When you reproduce the data, keep every word exactly as it stands and leave the pictures out.

------

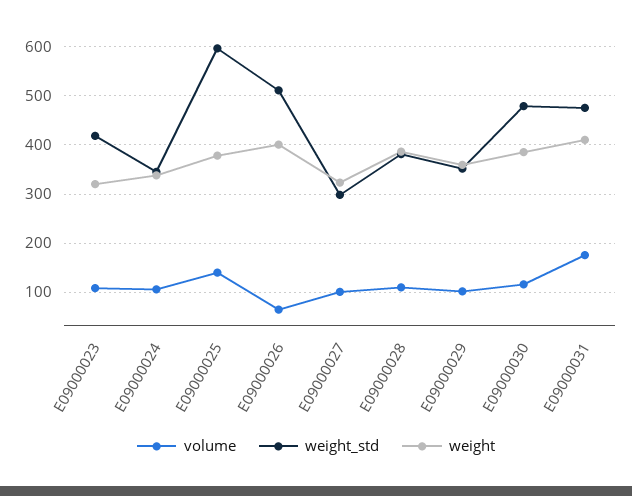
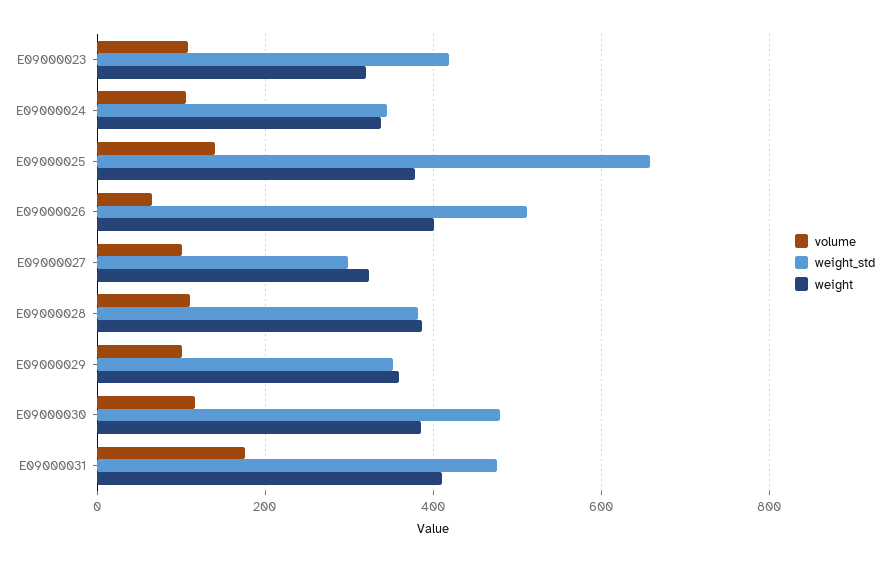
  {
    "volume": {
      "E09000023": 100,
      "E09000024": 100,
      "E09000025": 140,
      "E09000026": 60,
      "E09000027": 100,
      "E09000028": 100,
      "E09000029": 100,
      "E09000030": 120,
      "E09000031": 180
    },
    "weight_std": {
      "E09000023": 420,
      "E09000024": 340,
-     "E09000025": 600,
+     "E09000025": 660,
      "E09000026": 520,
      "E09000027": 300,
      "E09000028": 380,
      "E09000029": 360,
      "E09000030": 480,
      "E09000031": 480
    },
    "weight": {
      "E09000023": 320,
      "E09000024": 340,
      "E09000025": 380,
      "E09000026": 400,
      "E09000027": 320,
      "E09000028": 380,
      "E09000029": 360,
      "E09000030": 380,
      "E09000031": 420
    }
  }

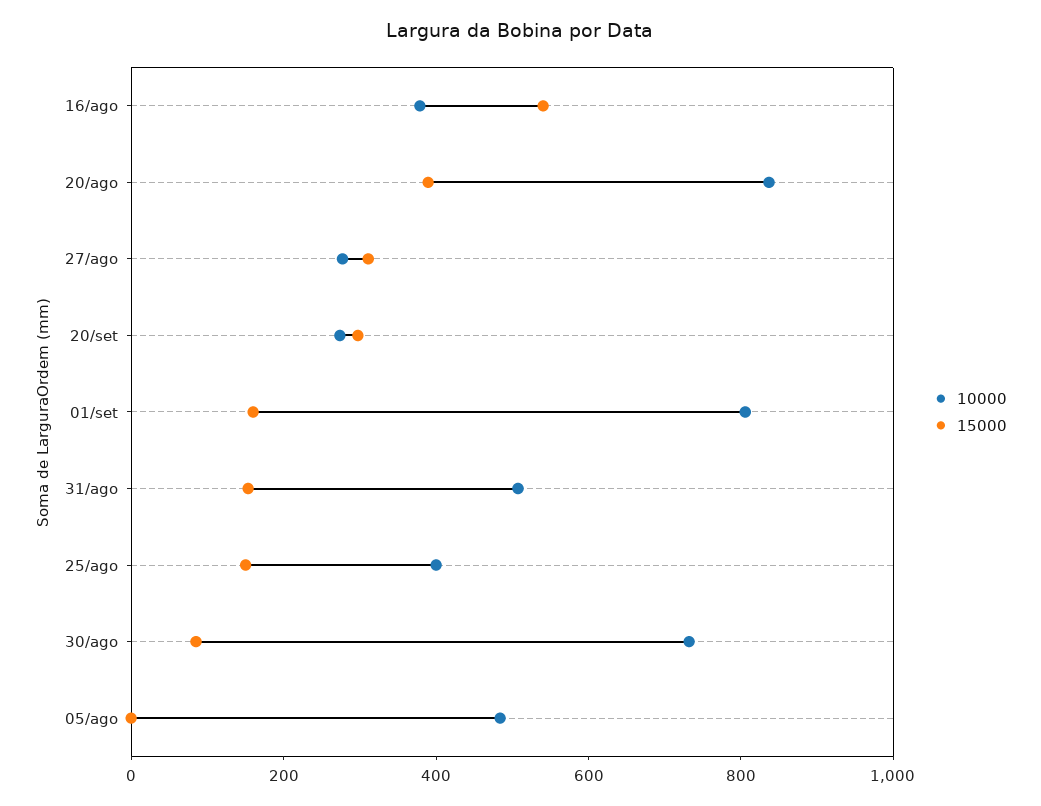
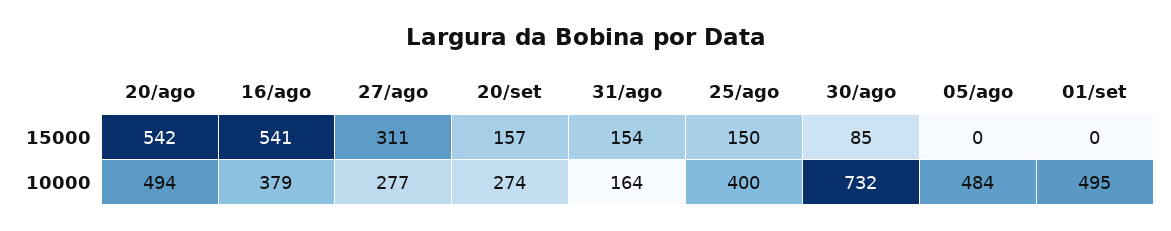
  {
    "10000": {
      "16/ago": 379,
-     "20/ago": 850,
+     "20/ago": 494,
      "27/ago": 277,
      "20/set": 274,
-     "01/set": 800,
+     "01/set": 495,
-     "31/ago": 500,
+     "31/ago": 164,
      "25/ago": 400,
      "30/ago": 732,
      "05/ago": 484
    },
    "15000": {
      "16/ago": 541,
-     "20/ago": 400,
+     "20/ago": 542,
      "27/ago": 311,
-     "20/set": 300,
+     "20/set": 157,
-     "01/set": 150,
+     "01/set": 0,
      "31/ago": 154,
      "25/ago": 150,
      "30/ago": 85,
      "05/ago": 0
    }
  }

------

== Exercise answer ==
  {
    "volume": {
      "E09000023": 100,
      "E09000024": 100,
      "E09000025": 140,
      "E09000026": 60,
      "E09000027": 100,
      "E09000028": 100,
      "E09000029": 100,
      "E09000030": 120,
      "E09000031": 180
    },
    "weight_std": {
      "E09000023": 420,
      "E09000024": 340,
-     "E09000025": 600,
+     "E09000025": 660,
      "E09000026": 520,
      "E09000027": 300,
      "E09000028": 380,
      "E09000029": 360,
      "E09000030": 480,
      "E09000031": 480
    },
    "weight": {
      "E09000023": 320,
      "E09000024": 340,
      "E09000025": 380,
      "E09000026": 400,
      "E09000027": 320,
      "E09000028": 380,
      "E09000029": 360,
      "E09000030": 380,
      "E09000031": 420
    }
  }

  {
    "10000": {
      "16/ago": 379,
-     "20/ago": 850,
+     "20/ago": 494,
      "27/ago": 277,
      "20/set": 274,
-     "01/set": 800,
+     "01/set": 495,
-     "31/ago": 500,
+     "31/ago": 164,
      "25/ago": 400,
      "30/ago": 732,
      "05/ago": 484
    },
    "15000": {
      "16/ago": 541,
-     "20/ago": 400,
+     "20/ago": 542,
      "27/ago": 311,
-     "20/set": 300,
+     "20/set": 157,
-     "01/set": 150,
+     "01/set": 0,
      "31/ago": 154,
      "25/ago": 150,
      "30/ago": 85,
      "05/ago": 0
    }
  }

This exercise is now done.